Part of the debate – in the House of Lords at 4:30 pm on 25 October 2000.
In that case I am extremely grateful and I can spare the Committee yet another boring disquisition on the subject. I shall proceed to the subject of this amendment and look forward very much to what the noble and learned Lord has to say in due course.
It has been said by other noble Lords that one has to emphasise how important emblems are in human affairs. After all, man is not an entirely rational beast, to put it mildly, except perhaps the noble Lord, Lord Desai, who I believe is entirely rational. The rest of us do not enjoy the noble Lord's rather unique attributes. We mind very much about emblems. I notice that when a nation throws off the colonial yoke, one of the first things it does is to invent a new flag. That is a matter of enormous moment to that nation as it is to institutions acquiring their own emblems: not only a flag, but badges and all the other paraphernalia of nationhood.
There is good reason for that. In that symbolism is embodied--or we hope will be embodied--all that we wish for our country and all that we believe that it should stand for. In the flag and the emblems there is contained the shorthand of why we want our country to flourish. It seems to me that that should be as true of the United Kingdom as it is of India, South Africa or France. I sometimes wonder whether nowadays we have reached a condition in which all of us are browbeaten into being ashamed of being British when we have perhaps rather more to be proud of in our history and traditions than most other countries. The Committee may consider that a chauvinistic view, but it is one that I hold.
So long as the Province of Northern Ireland is part of the United Kingdom it seems to me to be entirely right that the institutions of Northern Ireland should reflect that fact. We should not be ashamed of that, particularly when we are talking about the emblems of the RUC, or of the police force that may or may not succeed it. The emblems that have been so important to the RUC as it has nobly discharged its duties, particularly over the past 30 years, encapsulate not just the symbols of what has come to be thought of as the dominating tribe in the Province but also, as my noble friend Lord Glentoran has said, symbols of Irishness itself. Surely it is sensible for us to think carefully before throwing away our history.

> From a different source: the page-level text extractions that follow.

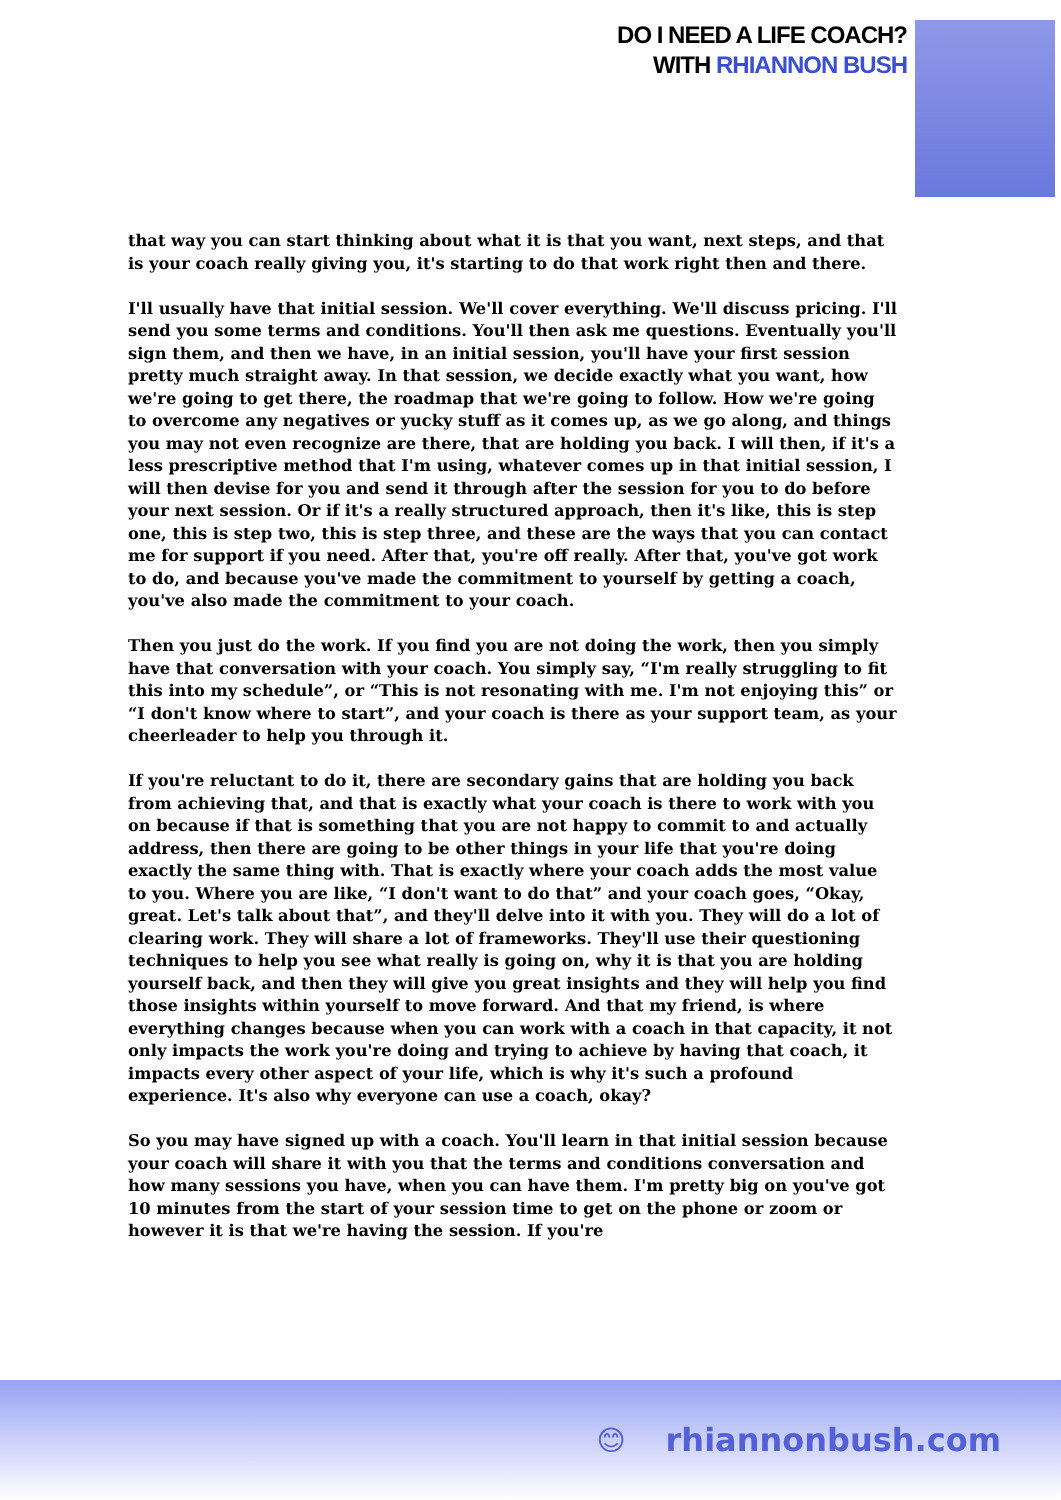DO I NEED A LIFE COACH?
WITH RHIANNON BUSH
that way you can start thinking about what it is that you want, next steps, and that is your coach really giving you, it's starting to do that work right then and there.
I'll usually have that initial session. We'll cover everything. We'll discuss pricing. I'll send you some terms and conditions. You'll then ask me questions. Eventually you'll sign them, and then we have, in an initial session, you'll have your first session pretty much straight away. In that session, we decide exactly what you want, how we're going to get there, the roadmap that we're going to follow. How we're going to overcome any negatives or yucky stuff as it comes up, as we go along, and things you may not even recognize are there, that are holding you back. I will then, if it's a less prescriptive method that I'm using, whatever comes up in that initial session, I will then devise for you and send it through after the session for you to do before your next session. Or if it's a really structured approach, then it's like, this is step one, this is step two, this is step three, and these are the ways that you can contact me for support if you need. After that, you're off really. After that, you've got work to do, and because you've made the commitment to yourself by getting a coach, you've also made the commitment to your coach.
Then you just do the work. If you find you are not doing the work, then you simply have that conversation with your coach. You simply say, “I'm really struggling to fit this into my schedule”, or “This is not resonating with me. I'm not enjoying this” or “I don't know where to start”, and your coach is there as your support team, as your cheerleader to help you through it.
If you're reluctant to do it, there are secondary gains that are holding you back from achieving that, and that is exactly what your coach is there to work with you on because if that is something that you are not happy to commit to and actually address, then there are going to be other things in your life that you're doing exactly the same thing with. That is exactly where your coach adds the most value to you. Where you are like, “I don't want to do that” and your coach goes, “Okay, great. Let's talk about that”, and they'll delve into it with you. They will do a lot of clearing work. They will share a lot of frameworks. They'll use their questioning techniques to help you see what really is going on, why it is that you are holding yourself back, and then they will give you great insights and they will help you find those insights within yourself to move forward. And that my friend, is where everything changes because when you can work with a coach in that capacity, it not only impacts the work you're doing and trying to achieve by having that coach, it impacts every other aspect of your life, which is why it's such a profound experience. It's also why everyone can use a coach, okay?
So you may have signed up with a coach. You'll learn in that initial session because your coach will share it with you that the terms and conditions conversation and how many sessions you have, when you can have them. I'm pretty big on you've got 10 minutes from the start of your session time to get on the phone or zoom or however it is that we're having the session. If you're
😊 rhiannonbush.com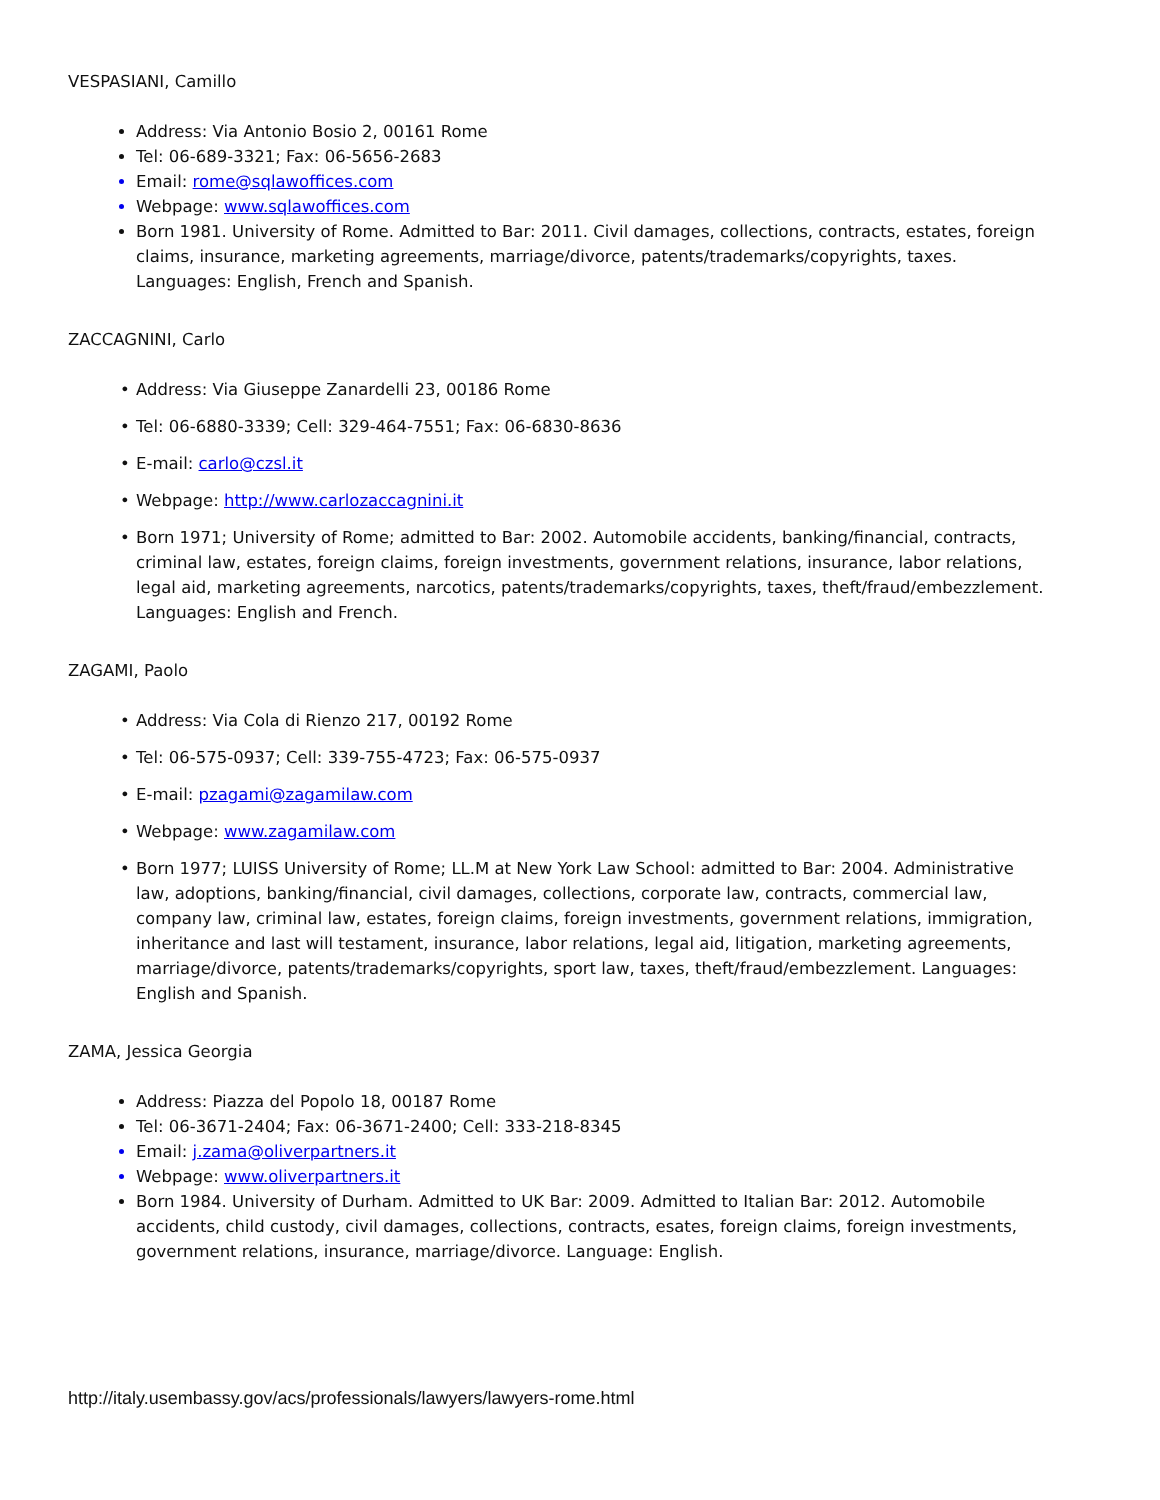VESPASIANI, Camillo
Address: Via Antonio Bosio 2, 00161 Rome
Tel: 06-689-3321; Fax: 06-5656-2683
Email: rome@sqlawoffices.com
Webpage: www.sqlawoffices.com
Born 1981. University of Rome. Admitted to Bar: 2011. Civil damages, collections, contracts, estates, foreign claims, insurance, marketing agreements, marriage/divorce, patents/trademarks/copyrights, taxes. Languages: English, French and Spanish.
ZACCAGNINI, Carlo
• Address: Via Giuseppe Zanardelli 23, 00186 Rome
• Tel: 06-6880-3339; Cell: 329-464-7551; Fax: 06-6830-8636
• E-mail: carlo@czsl.it
• Webpage: http://www.carlozaccagnini.it
• Born 1971; University of Rome; admitted to Bar: 2002. Automobile accidents, banking/financial, contracts, criminal law, estates, foreign claims, foreign investments, government relations, insurance, labor relations, legal aid, marketing agreements, narcotics, patents/trademarks/copyrights, taxes, theft/fraud/embezzlement. Languages: English and French.
ZAGAMI, Paolo
• Address: Via Cola di Rienzo 217, 00192 Rome
• Tel: 06-575-0937; Cell: 339-755-4723; Fax: 06-575-0937
• E-mail: pzagami@zagamilaw.com
• Webpage: www.zagamilaw.com
• Born 1977; LUISS University of Rome; LL.M at New York Law School: admitted to Bar: 2004. Administrative law, adoptions, banking/financial, civil damages, collections, corporate law, contracts, commercial law, company law, criminal law, estates, foreign claims, foreign investments, government relations, immigration, inheritance and last will testament, insurance, labor relations, legal aid, litigation, marketing agreements, marriage/divorce, patents/trademarks/copyrights, sport law, taxes, theft/fraud/embezzlement. Languages: English and Spanish.
ZAMA, Jessica Georgia
Address: Piazza del Popolo 18, 00187 Rome
Tel: 06-3671-2404; Fax: 06-3671-2400; Cell: 333-218-8345
Email: j.zama@oliverpartners.it
Webpage: www.oliverpartners.it
Born 1984. University of Durham. Admitted to UK Bar: 2009. Admitted to Italian Bar: 2012. Automobile accidents, child custody, civil damages, collections, contracts, esates, foreign claims, foreign investments, government relations, insurance, marriage/divorce. Language: English.
http://italy.usembassy.gov/acs/professionals/lawyers/lawyers-rome.html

It is interesting to note that since 1997 it has been clearly implied, particularly by certain Members of this Government--although, I am sure, not by the noble and learned Lord--that history began in May 1997 and that we should begin to be ashamed of, and forget, what happened before that. I believe that one of the more recent Members of this Chamber chaired a commission which rather clearly implied that, although he was careful to deny it under questioning. It is interesting to note that while this process has been going on, the public's interest in history seems rather paradoxically to have increased. People are perhaps beginning to understand that history and our past are at least as important as anything else to our understanding of the present and future. There again it seems to me that there is an additional reason for our being careful before we idly throw away emblems which encapsulate a great deal of which we should be proud and which make an enormous difference to our perception of ourselves, our esteem of ourselves and the polity in which we live.

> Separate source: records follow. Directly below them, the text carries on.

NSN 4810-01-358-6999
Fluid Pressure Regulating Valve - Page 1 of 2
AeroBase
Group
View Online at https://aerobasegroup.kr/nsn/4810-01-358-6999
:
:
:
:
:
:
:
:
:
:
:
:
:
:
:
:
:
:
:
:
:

That is perhaps rather a blindingly obvious analysis, but there is another point which I believe makes it particularly important in the Province. I was never a soldier but I am perhaps one of the few people of mine and a younger generation who has been shot at and bombed. I have noticed that that rather unpleasant experience tends to concentrate the mind and to produce rather different assumptions among those who experience such dreadful events than among those who merely watch them at the movies. I notice that for soldiers, or people who are in the front line even if they are not soldiers but who are effectively policing a difficult situation, emblems and the traditions of the forces in which they serve become increasingly important. In my limited experience of such things--many Members of this Chamber have far greater experience than I of this kind of thing--it seems that these matters loom large in maintaining the esprit de corps, the traditions and the good behaviour of the bodies concerned, whether it be a regiment, a band of guerrillas or a police force.
Therefore, it seems to me that we may be asking rather more than the Government perhaps think if we remove the emblem of the RUC and expect the new police force to start afresh with traditions which emphatically will be very much the same as those which are embodied in the cap badge and the aspirations of those who wear it at the moment. I hope, therefore, that for those reasons the Government will think carefully before refusing to accept my noble friend's amendment, or at least a version of it.
I also hope that they will take into consideration one further point of which my noble friend, with his great experience of the Province, quite rightly made great play in his remarks. We are aware how delicate the peace process is and how delicately poised it is at the moment. I sense among the majority side in the Province at the moment a growing feeling that the Government perhaps do not realise to what extent they will depend on their good will if we are to pursue this process to its conclusion. One of the things the Government could certainly do to show that they at least hold the Protestant/Unionist tradition--indeed, as we know, there are many Catholic Unionists in the Province, although that is something many of us are prone to forget--on a par with the nationalist tradition is to look sympathetically at my noble friend's amendment. I suspect that that would make more difference than perhaps the noble and learned Lord might think to the prospects of Mr David Trimble this coming Saturday.